An alloy is a metal that has been made by combining two or more metals together to produce a final product which has better properties than the pure elements from which it is made. Bronze is an example of an alloy.
The brittleness of a material is a measure of how easily it will break and shatter rather than stretching or compressing, when stress forces are applied to it.
A catalyst is a substance that causes or speeds up a chemical reaction between two other substances.
An electrolyte is a solution formed when salts, acids or bases are dissolved in a solvent such as water and split into their positive and negative ions within the solvent.
Hardness is a measure of how well a material resists scratching and changing its shape when a force is applied to it.
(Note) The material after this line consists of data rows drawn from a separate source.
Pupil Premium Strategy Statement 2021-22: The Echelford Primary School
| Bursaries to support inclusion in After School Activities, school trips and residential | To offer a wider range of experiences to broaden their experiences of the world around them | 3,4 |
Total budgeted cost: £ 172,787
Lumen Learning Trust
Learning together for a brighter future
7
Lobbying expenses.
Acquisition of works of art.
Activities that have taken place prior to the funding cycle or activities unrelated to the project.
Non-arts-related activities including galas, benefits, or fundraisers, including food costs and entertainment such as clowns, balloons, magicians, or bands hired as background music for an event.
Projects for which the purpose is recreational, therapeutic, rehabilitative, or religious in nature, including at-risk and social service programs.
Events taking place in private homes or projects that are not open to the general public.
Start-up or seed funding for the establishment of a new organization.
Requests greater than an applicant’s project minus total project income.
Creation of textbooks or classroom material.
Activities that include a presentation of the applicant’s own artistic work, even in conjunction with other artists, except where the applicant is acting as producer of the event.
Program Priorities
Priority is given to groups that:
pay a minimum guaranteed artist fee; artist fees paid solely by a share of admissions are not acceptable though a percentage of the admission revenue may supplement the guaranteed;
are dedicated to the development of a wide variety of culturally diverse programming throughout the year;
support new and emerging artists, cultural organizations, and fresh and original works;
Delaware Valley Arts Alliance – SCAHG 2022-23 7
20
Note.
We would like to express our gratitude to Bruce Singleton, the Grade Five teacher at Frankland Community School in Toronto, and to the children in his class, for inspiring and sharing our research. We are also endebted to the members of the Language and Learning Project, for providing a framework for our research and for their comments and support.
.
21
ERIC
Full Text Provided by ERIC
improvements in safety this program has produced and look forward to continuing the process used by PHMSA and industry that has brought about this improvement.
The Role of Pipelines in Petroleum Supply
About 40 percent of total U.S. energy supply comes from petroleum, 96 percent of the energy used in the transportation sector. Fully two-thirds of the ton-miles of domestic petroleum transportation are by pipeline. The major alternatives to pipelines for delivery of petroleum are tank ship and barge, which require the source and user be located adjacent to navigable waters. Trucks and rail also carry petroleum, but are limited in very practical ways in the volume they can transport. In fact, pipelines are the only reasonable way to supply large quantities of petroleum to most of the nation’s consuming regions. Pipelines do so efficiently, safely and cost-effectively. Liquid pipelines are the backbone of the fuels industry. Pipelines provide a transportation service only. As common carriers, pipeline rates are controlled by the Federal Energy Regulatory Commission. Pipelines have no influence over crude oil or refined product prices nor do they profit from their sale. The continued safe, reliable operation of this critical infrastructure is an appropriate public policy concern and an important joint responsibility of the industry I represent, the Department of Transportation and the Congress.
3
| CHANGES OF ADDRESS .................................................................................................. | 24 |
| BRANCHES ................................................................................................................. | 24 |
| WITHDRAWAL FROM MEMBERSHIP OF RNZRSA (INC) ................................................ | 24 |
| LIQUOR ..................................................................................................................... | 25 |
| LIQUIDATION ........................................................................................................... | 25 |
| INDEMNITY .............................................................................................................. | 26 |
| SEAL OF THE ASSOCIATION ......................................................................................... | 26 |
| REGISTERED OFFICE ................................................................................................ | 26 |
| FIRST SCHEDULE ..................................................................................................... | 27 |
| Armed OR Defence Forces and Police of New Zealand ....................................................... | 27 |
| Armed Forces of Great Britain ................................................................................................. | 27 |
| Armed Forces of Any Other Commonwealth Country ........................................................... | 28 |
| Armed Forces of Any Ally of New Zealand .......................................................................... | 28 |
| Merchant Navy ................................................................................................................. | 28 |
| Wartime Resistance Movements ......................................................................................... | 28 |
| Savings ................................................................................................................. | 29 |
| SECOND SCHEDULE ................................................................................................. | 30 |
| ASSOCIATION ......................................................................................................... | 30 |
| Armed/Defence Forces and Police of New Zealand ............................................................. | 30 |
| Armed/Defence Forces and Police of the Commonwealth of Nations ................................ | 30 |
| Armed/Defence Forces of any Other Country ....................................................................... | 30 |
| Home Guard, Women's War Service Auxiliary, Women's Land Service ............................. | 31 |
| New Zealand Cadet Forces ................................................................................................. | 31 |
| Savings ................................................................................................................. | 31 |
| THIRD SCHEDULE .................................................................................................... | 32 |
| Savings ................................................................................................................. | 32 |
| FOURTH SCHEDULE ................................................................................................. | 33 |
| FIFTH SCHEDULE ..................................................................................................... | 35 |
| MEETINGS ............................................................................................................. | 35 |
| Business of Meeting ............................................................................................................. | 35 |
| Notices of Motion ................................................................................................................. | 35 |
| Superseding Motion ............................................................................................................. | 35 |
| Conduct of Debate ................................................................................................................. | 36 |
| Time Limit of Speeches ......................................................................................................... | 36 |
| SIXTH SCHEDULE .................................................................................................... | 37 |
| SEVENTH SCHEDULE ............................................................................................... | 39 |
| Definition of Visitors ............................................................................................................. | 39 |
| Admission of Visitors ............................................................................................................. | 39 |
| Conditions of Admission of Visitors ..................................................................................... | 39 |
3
Quenching is the process of rapidly cooling metal during manufacturing, often using water. It’s done as part of heat treating to achieve desirable properties in the metal, such as strength and hardness.
Rusting is a form of corrosion undergone by metals that contain iron. It occurs when such metals are left unprotected in the presence of oxygen and moisture in the atmosphere.
A material is said to be saturated when it can no longer hold or absorb any more of a liquid or gas.
Toughness is the measure of a material’s ability to stretch or compress without breaking or shattering when a force is applied to it.